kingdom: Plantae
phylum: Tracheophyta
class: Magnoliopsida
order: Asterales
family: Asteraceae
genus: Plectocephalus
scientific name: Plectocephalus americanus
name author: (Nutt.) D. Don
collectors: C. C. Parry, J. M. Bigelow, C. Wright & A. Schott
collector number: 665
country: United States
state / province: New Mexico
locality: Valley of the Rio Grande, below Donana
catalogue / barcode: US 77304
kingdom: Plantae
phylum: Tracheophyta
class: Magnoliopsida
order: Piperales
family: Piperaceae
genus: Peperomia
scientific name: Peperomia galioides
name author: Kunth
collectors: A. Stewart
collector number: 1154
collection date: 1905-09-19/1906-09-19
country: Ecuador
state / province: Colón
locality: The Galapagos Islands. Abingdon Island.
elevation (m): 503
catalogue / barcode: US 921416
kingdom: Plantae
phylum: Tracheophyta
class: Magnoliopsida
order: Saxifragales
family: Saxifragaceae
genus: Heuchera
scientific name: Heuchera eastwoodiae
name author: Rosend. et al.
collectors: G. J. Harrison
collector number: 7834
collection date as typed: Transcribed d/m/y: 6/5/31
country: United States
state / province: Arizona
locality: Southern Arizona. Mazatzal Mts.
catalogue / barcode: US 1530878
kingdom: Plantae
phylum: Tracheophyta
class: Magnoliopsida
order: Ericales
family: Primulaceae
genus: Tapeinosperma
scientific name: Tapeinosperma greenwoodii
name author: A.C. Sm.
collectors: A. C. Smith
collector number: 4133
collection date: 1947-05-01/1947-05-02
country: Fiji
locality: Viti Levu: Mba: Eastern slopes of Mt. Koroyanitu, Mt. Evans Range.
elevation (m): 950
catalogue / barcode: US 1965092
########################################
Set task: Copy every line of the material above, changing nothing.

Solution to the exercise:
kingdom: Plantae
phylum: Tracheophyta
class: Magnoliopsida
order: Asterales
family: Asteraceae
genus: Plectocephalus
scientific name: Plectocephalus americanus
name author: (Nutt.) D. Don
collectors: C. C. Parry, J. M. Bigelow, C. Wright & A. Schott
collector number: 665
country: United States
state / province: New Mexico
locality: Valley of the Rio Grande, below Donana
catalogue / barcode: US 77304
kingdom: Plantae
phylum: Tracheophyta
class: Magnoliopsida
order: Piperales
family: Piperaceae
genus: Peperomia
scientific name: Peperomia galioides
name author: Kunth
collectors: A. Stewart
collector number: 1154
collection date: 1905-09-19/1906-09-19
country: Ecuador
state / province: Colón
locality: The Galapagos Islands. Abingdon Island.
elevation (m): 503
catalogue / barcode: US 921416
kingdom: Plantae
phylum: Tracheophyta
class: Magnoliopsida
order: Saxifragales
family: Saxifragaceae
genus: Heuchera
scientific name: Heuchera eastwoodiae
name author: Rosend. et al.
collectors: G. J. Harrison
collector number: 7834
collection date as typed: Transcribed d/m/y: 6/5/31
country: United States
state / province: Arizona
locality: Southern Arizona. Mazatzal Mts.
catalogue / barcode: US 1530878
kingdom: Plantae
phylum: Tracheophyta
class: Magnoliopsida
order: Ericales
family: Primulaceae
genus: Tapeinosperma
scientific name: Tapeinosperma greenwoodii
name author: A.C. Sm.
collectors: A. C. Smith
collector number: 4133
collection date: 1947-05-01/1947-05-02
country: Fiji
locality: Viti Levu: Mba: Eastern slopes of Mt. Koroyanitu, Mt. Evans Range.
elevation (m): 950
catalogue / barcode: US 1965092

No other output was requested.